O trabalho distinguiu ainda cinco perfis entre os cidadãos que participaram no inquérito e que deverão, de acordo com o estudo, exigir diferentes abordagens para aumentar o seu grau de envolvimento em questões ambientais:

  • 25% dos 1509 inquiridos são considerados “entusiastas”, estando comprometidos numa mudança em defesa do ambiente e acreditando ainda que esse envolvimento, mesmo com imperfeições, estende-se também ao coletivo;
  • 27% são “esforçados”, estando disponíveis para mudar os seus comportamentos, embora não reconheçam o mesmo empenho na sociedade;
  • 25% estão “recetivos” e mostram-se sensibilizados para as questões ambientais, admitindo, porém, não terem passado ainda à ação;
  • 15% estão incluídos no grupo dos “ocupados”, pois dizem-se atarefados nas suas rotinas diárias e pouco suscetíveis a adotar comportamentos sustentáveis;
  • 8% estão “desinteressados”, não se envolvendo nestes temas nem tão pouco acreditando no impacto do seu contributo para uma mudança.

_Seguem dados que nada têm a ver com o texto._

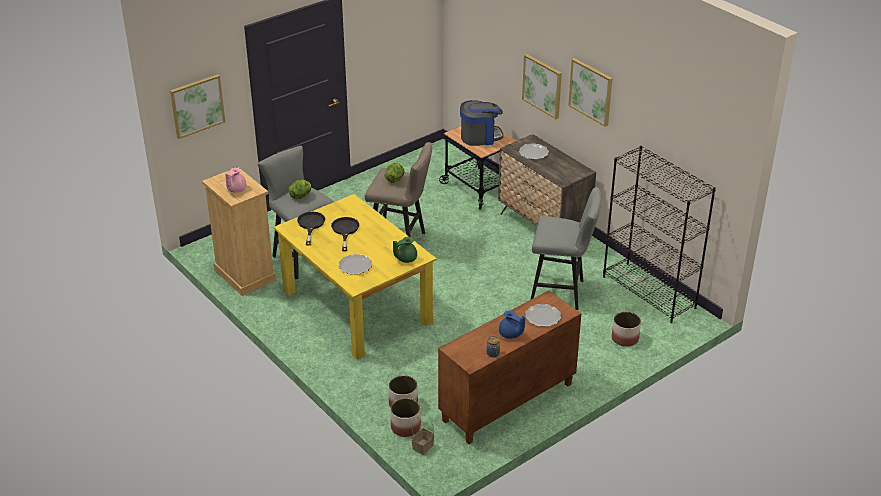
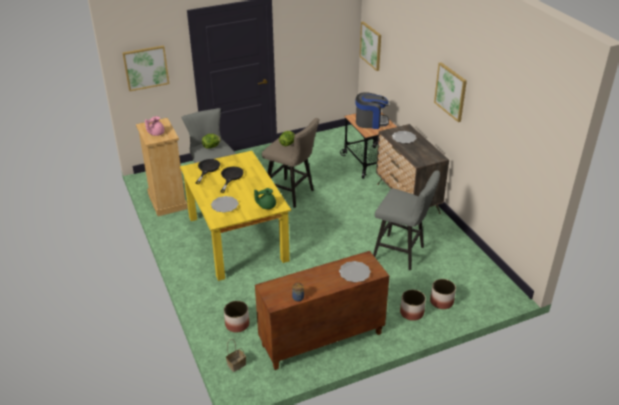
camera: 15 degrees right, 0 degrees up
(405, 427) = (230, 345): planter -> planter (411, 313)
(510, 334) = (320, 283): blue teapot -> none
(542, 86) = (418, 85): picture -> picture (371, 45)
(649, 292) = (476, 266): black bookcase -> none

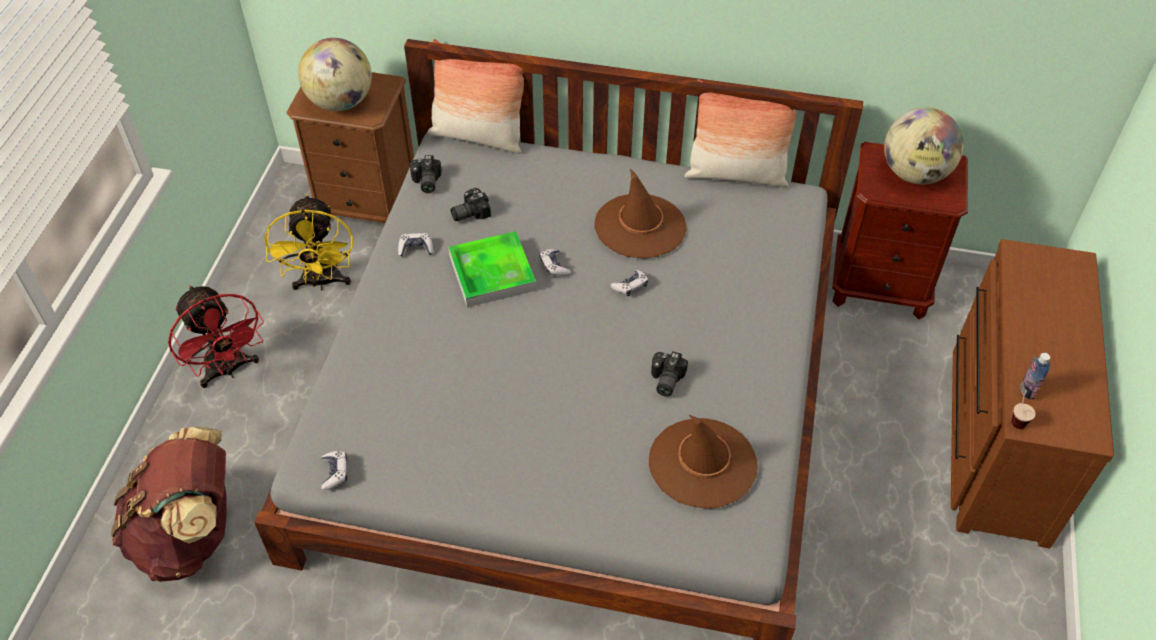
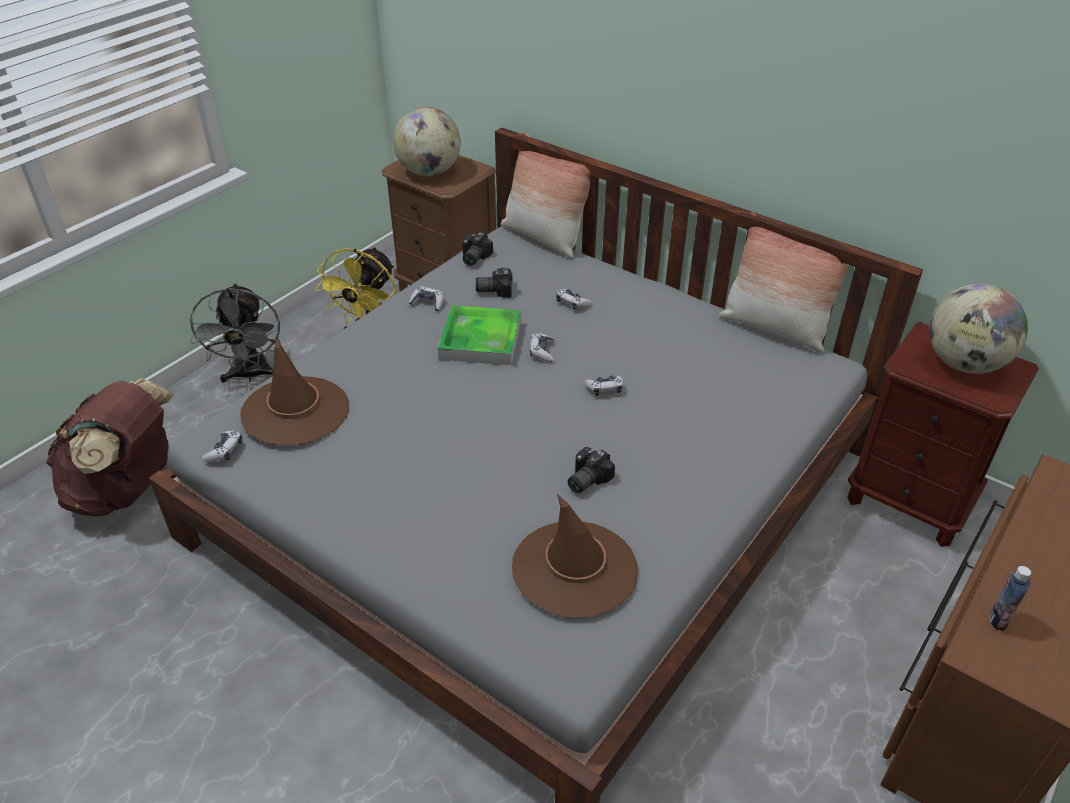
camera: 25 degrees right, 10 degrees down
(228, 370) = (250, 375): red fan -> grey fan
(550, 204) = (572, 303): none -> game controller
(640, 226) = (647, 343): brown hat -> brown hat (295, 411)
(1016, 416) = (968, 641): cup -> none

Ao focar a lente deste estudo na faixa etária dos 18 aos 24 anos é possível perceber ainda que, entre os mais jovens, apenas 13% são “entusiastas”, havendo ainda uma maior proporção de “desinteressados” (19%) e de “ocupados” (19%).

“Clima e Mudança - Perceção sobre os Desafios Ambientais em Portugal”.
Trabalhar nos problemas ambientais como uma via para melhorar a qualidade de vida é, segundo o estudo, a estratégia para aumentar o envolvimento da sociedade na defesa do planeta.

As ansiedades deste grupo etário, em particular, estão mais concentradas no desemprego, no custo de vida ou na falta de habitação, levando-os a dar prioridade a questões com repercussões imediatas na sua estabilidade financeira.

O papel das organizações ambientais

As organizações ambientais, neste contexto, podem assumir um maior protagonismo no envolvimento da população, defendem os especialistas. O estudo também incluiu uma análise a 101 entidades ambientais para compreender o seu peso junto das comunidades.

Desde logo têm a seu favor a opinião positiva por parte dos inquiridos, beneficiando ainda de uma maior proximidade com a sociedade.

São dois fatores críticos que podem ajudar a estabelecer pontes com as autarquias, as escolas, as empresas e a comunicação social, contribuindo na transformação do espaço público.

Mas o que falta a boa parte destas organizações é a capacidade financeira para chegar a mais pessoas através de missões mais consistentes e com maior alcance, concluem os autores do estudo.

Referência da notícia

Clima e Mudança - Perceções sobre os desafios ambientais em Portugal. Fundação Calouste Gulbenkian.